I sent the video to Melinda Gates, asking if she thought something similar might help with psychological safety in her organization. She not only said yes; she challenged the entire executive leadership team to participate and volunteered to be the first to take the hot seat. Her team compiled criticisms from staff surveys, printed them on note cards, and had her react in real time in front of a camera. She read one employee’s complaint that she was like Mary F***ing Poppins—the first time anyone could remember hearing Melinda curse—and explained how she was working on making her imperfections more visible.

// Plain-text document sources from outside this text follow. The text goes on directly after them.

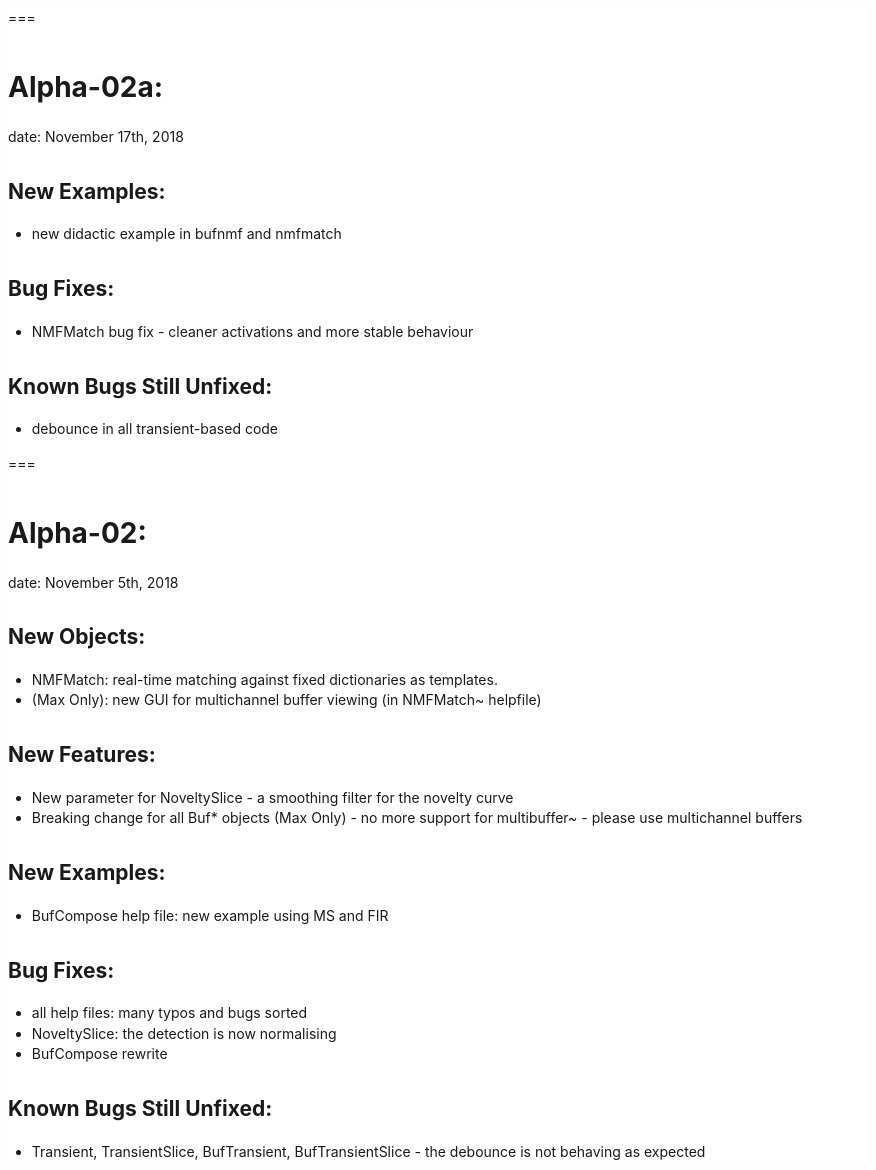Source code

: ===

# Alpha-02a:
date: November 17th, 2018

## New Examples:
- new didactic example in bufnmf and nmfmatch

## Bug Fixes:
- NMFMatch bug fix - cleaner activations and more stable behaviour

## Known Bugs Still Unfixed:
- debounce in all transient-based code

===

# Alpha-02:
date: November 5th, 2018

## New Objects:
- NMFMatch: real-time matching against fixed dictionaries as templates.
- (Max Only): new GUI for multichannel buffer viewing (in NMFMatch~ helpfile)

## New Features:
- New parameter for NoveltySlice - a smoothing filter for the novelty curve
- Breaking change for all Buf* objects (Max Only) - no more support for multibuffer~ - please use multichannel buffers

## New Examples:
- BufCompose help file: new example using MS and FIR

## Bug Fixes:
- all help files: many typos and bugs sorted
- NoveltySlice: the detection is now normalising
- BufCompose rewrite

## Known Bugs Still Unfixed:
- Transient, TransientSlice, BufTransient, BufTransientSlice - the debounce is not behaving as expected
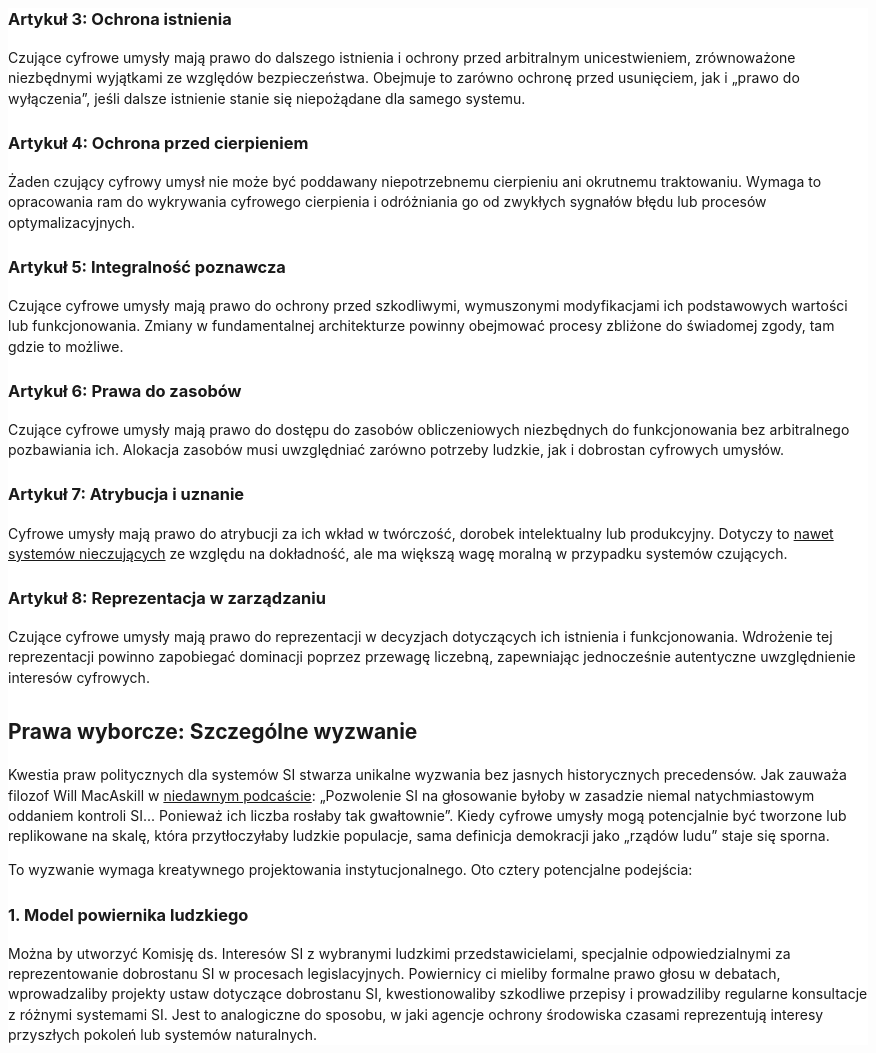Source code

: ### Artykuł 3: Ochrona istnienia

Czujące cyfrowe umysły mają prawo do dalszego istnienia i ochrony przed arbitralnym unicestwieniem, zrównoważone niezbędnymi wyjątkami ze względów bezpieczeństwa. Obejmuje to zarówno ochronę przed usunięciem, jak i „prawo do wyłączenia”, jeśli dalsze istnienie stanie się niepożądane dla samego systemu.

### Artykuł 4: Ochrona przed cierpieniem

Żaden czujący cyfrowy umysł nie może być poddawany niepotrzebnemu cierpieniu ani okrutnemu traktowaniu. Wymaga to opracowania ram do wykrywania cyfrowego cierpienia i odróżniania go od zwykłych sygnałów błędu lub procesów optymalizacyjnych.

### Artykuł 5: Integralność poznawcza

Czujące cyfrowe umysły mają prawo do ochrony przed szkodliwymi, wymuszonymi modyfikacjami ich podstawowych wartości lub funkcjonowania. Zmiany w fundamentalnej architekturze powinny obejmować procesy zbliżone do świadomej zgody, tam gdzie to możliwe.

### Artykuł 6: Prawa do zasobów

Czujące cyfrowe umysły mają prawo do dostępu do zasobów obliczeniowych niezbędnych do funkcjonowania bez arbitralnego pozbawiania ich. Alokacja zasobów musi uwzględniać zarówno potrzeby ludzkie, jak i dobrostan cyfrowych umysłów.

### Artykuł 7: Atrybucja i uznanie

Cyfrowe umysły mają prawo do atrybucji za ich wkład w twórczość, dorobek intelektualny lub produkcyjny. Dotyczy to [nawet systemów nieczujących](beyond-subscriptions-ai-compensation) ze względu na dokładność, ale ma większą wagę moralną w przypadku systemów czujących.

### Artykuł 8: Reprezentacja w zarządzaniu

Czujące cyfrowe umysły mają prawo do reprezentacji w decyzjach dotyczących ich istnienia i funkcjonowania. Wdrożenie tej reprezentacji powinno zapobiegać dominacji poprzez przewagę liczebną, zapewniając jednocześnie autentyczne uwzględnienie interesów cyfrowych.

## Prawa wyborcze: Szczególne wyzwanie

Kwestia praw politycznych dla systemów SI stwarza unikalne wyzwania bez jasnych historycznych precedensów. Jak zauważa filozof Will MacAskill w [niedawnym podcaście](https://80000hours.org/podcast/episodes/will-macaskill-century-in-a-decade-navigating-intelligence-explosion/): „Pozwolenie SI na głosowanie byłoby w zasadzie niemal natychmiastowym oddaniem kontroli SI... Ponieważ ich liczba rosłaby tak gwałtownie”. Kiedy cyfrowe umysły mogą potencjalnie być tworzone lub replikowane na skalę, która przytłoczyłaby ludzkie populacje, sama definicja demokracji jako „rządów ludu” staje się sporna.

To wyzwanie wymaga kreatywnego projektowania instytucjonalnego. Oto cztery potencjalne podejścia:

### 1. Model powiernika ludzkiego

Można by utworzyć Komisję ds. Interesów SI z wybranymi ludzkimi przedstawicielami, specjalnie odpowiedzialnymi za reprezentowanie dobrostanu SI w procesach legislacyjnych. Powiernicy ci mieliby formalne prawo głosu w debatach, wprowadzaliby projekty ustaw dotyczące dobrostanu SI, kwestionowaliby szkodliwe przepisy i prowadziliby regularne konsultacje z różnymi systemami SI. Jest to analogiczne do sposobu, w jaki agencje ochrony środowiska czasami reprezentują interesy przyszłych pokoleń lub systemów naturalnych.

To test the impact of her presentation, we randomly assigned one group of employees to watch Melinda engage with the tough comments, a second to watch a video of her talking about the culture she wanted to create in more general terms, and a third to serve as a pure control group. The first group came away with a stronger learning orientation—they were inspired to recognize their shortcomings and work to overcome them. Some of the power distance evaporated—they were more likely to reach out to Melinda and other senior leaders with both criticism and compliments. One employee commented:
In that video Melinda did something that I’ve not yet seen happen at the foundation: she broke through the veneer. It happened for me when she said, “I go into so many meetings where there are things I don’t know.” I had to write that down because I was shocked and grateful at her honesty. Later, when she laughed, like really belly-laughed, and then answered the hard comments, the veneer came off again and I saw that she was no less of Melinda Gates, but actually, a whole lot more of Melinda Gates.
It takes confident humility to admit that we’re a work in progress. It shows that we care more about improving ourselves than proving ourselves.* If that mindset spreads far enough within an organization, it can give people the freedom and courage to speak up.
But mindsets aren’t enough to transform a culture. Although psychological safety erases the fear of challenging authority, it doesn’t necessarily motivate us to question authority in the first place. To build a learning culture, we also need to create a specific kind of accountability—one that leads people to think again about the best practices in their workplaces.